Heather, say “road trip" and bring the husband and bow. We've a guest room you know.


----------



## Team Gomberg (Jul 26, 2014)

Cowboy_Ken said:


> Heather, say “road trip" and bring the husband and bow. We've a guest room you know.



Oooh.. what amenities are offered at the Bacon Lover's Bed & Breakfast??  LOL


----------



## Team Gomberg (Jul 26, 2014)

BTW...dinner tonight was breakfast.. and that included bacon!


----------



## Cowboy_Ken (Jul 26, 2014)

Team Gomberg said:


> Oooh.. what amenities are offered at the Bacon Lover's Bed & Breakfast??  LOL


400 thread count sheets, no cats in your room, but plenty around the rest of the house, I feed all the animals. And the not to be missed, “Kitty Walk-about" at sundown.


----------



## Cowboy_Ken (Jul 26, 2014)

And of course, hickory smoked bacon! Real wood smoked. Cut thick and cooked through.


----------



## Team Gomberg (Jul 31, 2014)

No blue bow needed to chow down on Mazuri


----------



## Elohi (Jul 31, 2014)

Team Gomberg said:


> No blue bow needed to chow down on Mazuri


----------



## naturalman91 (Jul 31, 2014)

if i were to ever switch species i'd go leopards lol


----------



## Elohi (Jul 31, 2014)

I love his hip flairs. Not sure of their actual name but hip flairs sounds right hahaha.


----------



## Reptilelove (Aug 3, 2014)

Perfect idea! I may have to steal this...


----------



## W Shaw (Jan 6, 2016)

Team Gomberg said:


> I almost got him a hot pink bow....but for his sake, I went blue...lol



Maybe he'd have been man enough to wear pink, but I'm glad you went with the blue.
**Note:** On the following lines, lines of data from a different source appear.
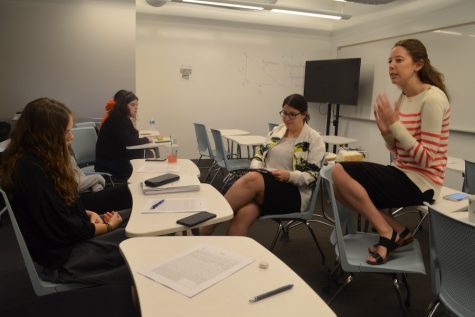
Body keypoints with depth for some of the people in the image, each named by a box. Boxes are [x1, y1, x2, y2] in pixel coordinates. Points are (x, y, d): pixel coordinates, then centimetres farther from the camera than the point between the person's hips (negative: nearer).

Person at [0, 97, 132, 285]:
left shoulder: (37, 160, 5)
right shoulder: (31, 170, -24)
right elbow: (66, 229, -22)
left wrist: (88, 214, -4)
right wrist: (108, 226, -9)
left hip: (65, 239, 9)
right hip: (61, 258, -9)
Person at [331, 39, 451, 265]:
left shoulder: (432, 99, -17)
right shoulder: (404, 97, 8)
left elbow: (426, 159, -19)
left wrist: (395, 124, -22)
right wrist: (386, 131, -7)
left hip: (420, 182, -9)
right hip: (401, 174, 9)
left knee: (339, 173, -21)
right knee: (339, 185, -1)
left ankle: (388, 233, -5)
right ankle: (397, 231, 5)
Ronan's transport is a softsided blue 6-pack cooler, but I'm thinking about buying him a camo one. It was a makeshift thing to begin with, but I like the way it acts like a kangaroo pouch.


----------



## teresaf (Jan 6, 2016)

Elohi said:


> I love his hip flairs. Not sure of their actual name but hip flairs sounds right hahaha.



How about Mudflaps!

Skirt? Kilt?


----------



## teresaf (Jan 6, 2016)

I think the balloon ideas wonderful. you can find the tank at a party shop for like 20 bucks and they last forever (unless you have children). fishing line is very durable.


----------



## Team Gomberg (Jan 6, 2016)

Wow, Levi looks so little here!

It's much easier to see him now that he's a foot long!
Try to find him...



My handsome boy..


----------



## Oxalis (Jan 8, 2016)

Team Gomberg said:


> Wow, Levi looks so little here!
> 
> It's much easier to see him now that he's a foot long!
> Try to find him...
> ...


He looks quite happy!!  And definitely very handsome! Took me so long to find him in the first photo! XD


----------



## Cowboy_Ken (Jan 10, 2016)

Left of tree?


----------



## teresaf (Jan 10, 2016)

Cowboy_Ken said:


> Left of tree?


Hahaha
I got it!


----------



## Team Gomberg (Jan 10, 2016)

...I didn't. ? LOL


----------



## teresaf (Jan 11, 2016)

Team Gomberg said:


> ...I didn't. ? LOL


 There are no trees....sarcasm


----------



## Team Gomberg (Jan 11, 2016)

Oh..haha

Ya, this pen is temporary. It's not a great setup but I can't alter it. It's cold in Oregon so tree-less is ok for now. He also has his heated house, he only goes into this pen for an hour (or a few) when the sun is out.


----------